#### [Verilen alıntı]
▬▬▬▬▬▬
Nasıl bir eğitim?

Yıllardır çocuklarımız üzerinde değişik eğitim modelleri deneniyor. Başarılı olamadığı için sık sık değiştirilen eğitim ve öğretimde en son gelinen nokta hepimizin bilip gördüğü fakat düzeltmekte muvaffak olamadığımız ‘ezbercilik’ yöntemiyle devam ediyor. Bu yöntemde o kadar ileri gidildi ki artık konunun öğrenilip hazmedilmesinden ziyade konuyla ilgili soruların ve cevapların ezberlenerek sınavlarda hız kazanılıp daha başarılı sonuçlar alınmaya odaklanıldı.

Ailelerin mecbur kalarak çocuklarını göndermek zorunda kaldığı; önceleri ‘dersane’ günümüzde ise ‘etüd merkezleri’ denilen okula destek uygulamaları da aynı yöntemi kullanıyorlar. Yani eğitim ve öğretim sonuca odaklanarak sınavlardan daha yüksek puan almaya yönlendiriliyor.
▬▬▬▬▬▬
#### [Gösterilen kayıtlar]
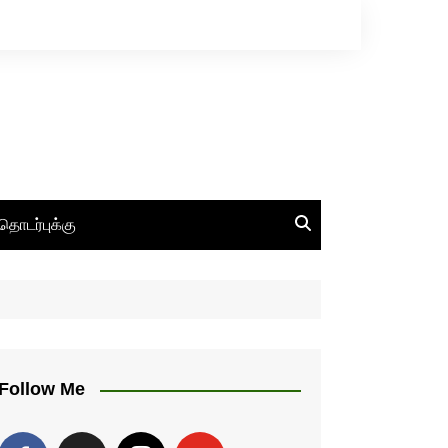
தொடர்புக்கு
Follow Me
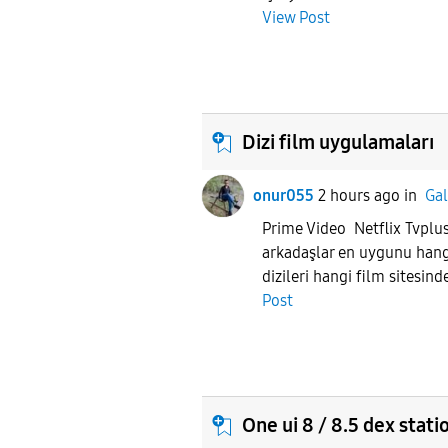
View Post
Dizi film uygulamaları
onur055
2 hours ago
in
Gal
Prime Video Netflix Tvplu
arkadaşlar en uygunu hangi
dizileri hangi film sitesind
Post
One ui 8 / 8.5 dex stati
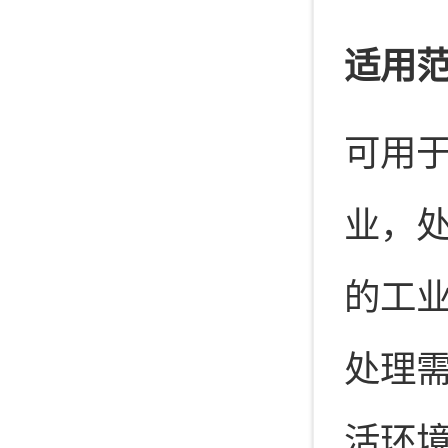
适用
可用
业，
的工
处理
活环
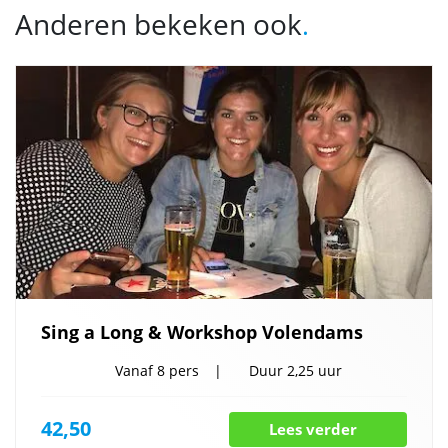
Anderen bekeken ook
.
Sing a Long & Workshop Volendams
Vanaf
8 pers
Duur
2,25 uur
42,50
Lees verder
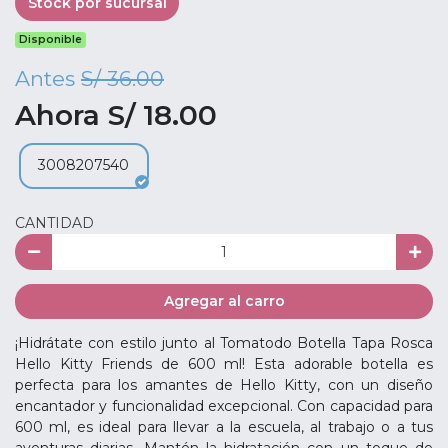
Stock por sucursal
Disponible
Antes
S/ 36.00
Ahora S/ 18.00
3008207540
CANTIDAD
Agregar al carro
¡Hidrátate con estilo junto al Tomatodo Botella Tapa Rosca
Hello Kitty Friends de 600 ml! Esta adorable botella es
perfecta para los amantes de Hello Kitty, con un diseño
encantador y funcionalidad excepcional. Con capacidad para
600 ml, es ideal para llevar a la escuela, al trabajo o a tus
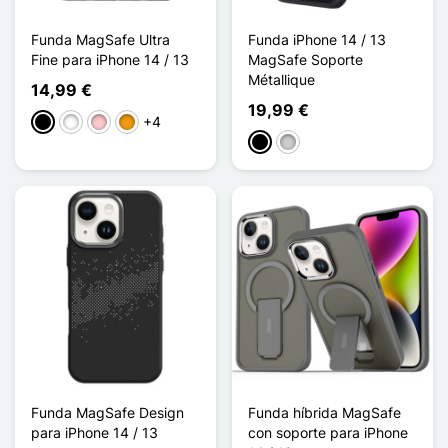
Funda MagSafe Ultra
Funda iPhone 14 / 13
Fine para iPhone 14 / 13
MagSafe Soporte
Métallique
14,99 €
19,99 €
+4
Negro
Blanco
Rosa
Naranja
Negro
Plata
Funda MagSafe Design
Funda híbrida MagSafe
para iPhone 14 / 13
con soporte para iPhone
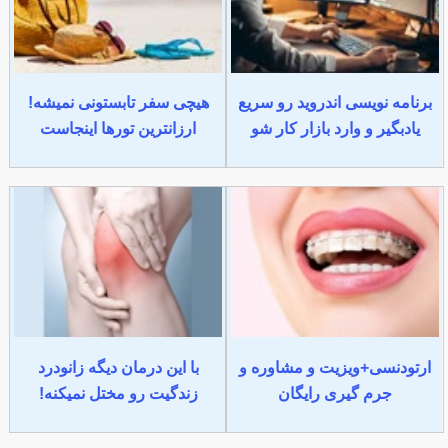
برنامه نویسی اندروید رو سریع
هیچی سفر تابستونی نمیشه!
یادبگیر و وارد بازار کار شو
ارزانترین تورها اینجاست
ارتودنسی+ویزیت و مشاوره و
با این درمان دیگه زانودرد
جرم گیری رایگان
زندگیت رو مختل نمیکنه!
▬▬▬▬▬▬
#### [Yapılacak görev]
Verilen alıntıya göre eğitim ve öğretim modelleri neden sık sık değiştiriliyor? Ezbercilik yönteminde konuyla ilgili sorular ve cevaplar hangi amaçla ezberleniyor? Bir ila üç cümleyle açıklayın.

#### [Alıştırma yanıtı]
Eğitim ve öğretim modelleri başarılı olamadığı için sık sık değiştiriliyor. Ezbercilik yönteminde sorular ve cevaplar, sınavlarda hız kazanıp daha başarılı sonuçlar almak amacıyla ezberleniyor.